ASSIGNED TASK: The output is the lines below from the one with "Elektrische auto’s uit 2015 ook duurder" through the one with "uitkomt op 11%.", both included, printed exactly and with no other line.
(EXERCISE INPUT)
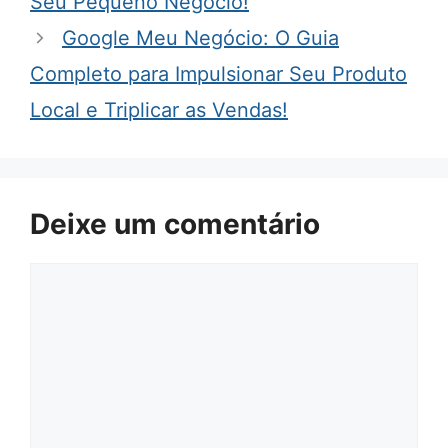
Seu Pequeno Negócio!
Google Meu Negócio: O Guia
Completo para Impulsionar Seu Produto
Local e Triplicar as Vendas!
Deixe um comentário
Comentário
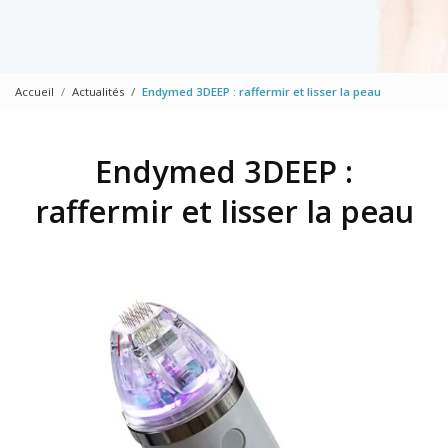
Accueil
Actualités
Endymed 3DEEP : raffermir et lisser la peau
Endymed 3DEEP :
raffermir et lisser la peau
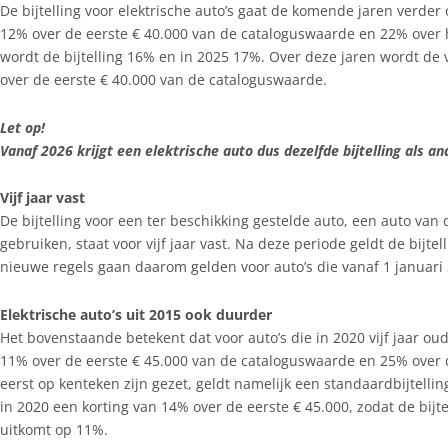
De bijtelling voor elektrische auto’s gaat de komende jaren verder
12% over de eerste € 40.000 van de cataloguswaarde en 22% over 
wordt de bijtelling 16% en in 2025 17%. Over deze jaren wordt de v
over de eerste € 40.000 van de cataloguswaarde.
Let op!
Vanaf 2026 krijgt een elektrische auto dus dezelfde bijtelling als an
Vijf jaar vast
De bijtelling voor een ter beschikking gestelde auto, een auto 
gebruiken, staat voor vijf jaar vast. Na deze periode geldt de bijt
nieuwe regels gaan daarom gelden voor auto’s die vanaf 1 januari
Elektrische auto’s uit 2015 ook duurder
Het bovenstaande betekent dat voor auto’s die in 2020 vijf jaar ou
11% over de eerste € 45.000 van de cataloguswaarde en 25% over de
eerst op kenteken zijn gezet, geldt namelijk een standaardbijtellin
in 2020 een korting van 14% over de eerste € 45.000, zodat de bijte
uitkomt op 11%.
(End EXERCISE INPUT)
(EXERCISE INPUT)
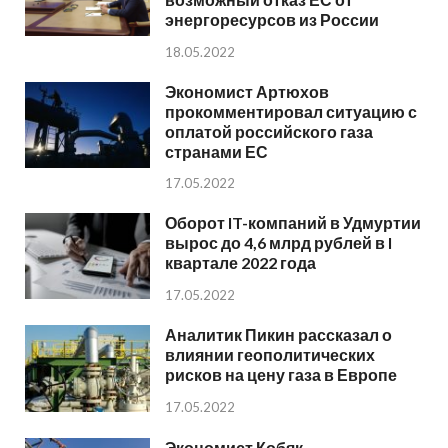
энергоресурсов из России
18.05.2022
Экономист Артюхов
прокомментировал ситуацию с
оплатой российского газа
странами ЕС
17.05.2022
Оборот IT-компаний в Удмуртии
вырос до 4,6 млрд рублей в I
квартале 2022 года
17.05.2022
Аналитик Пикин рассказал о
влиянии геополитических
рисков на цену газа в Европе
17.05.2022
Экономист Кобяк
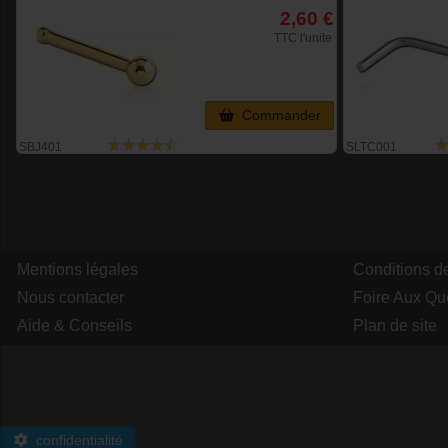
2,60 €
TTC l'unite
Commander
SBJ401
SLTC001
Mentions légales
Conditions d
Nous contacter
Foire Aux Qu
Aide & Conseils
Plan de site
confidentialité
(End EXERCISE INPUT)
OUTPUT OF THE EXERCISE:
Elektrische auto’s uit 2015 ook duurder
Het bovenstaande betekent dat voor auto’s die in 2020 vijf jaar ou
11% over de eerste € 45.000 van de cataloguswaarde en 25% over de
eerst op kenteken zijn gezet, geldt namelijk een standaardbijtellin
in 2020 een korting van 14% over de eerste € 45.000, zodat de bijte
uitkomt op 11%.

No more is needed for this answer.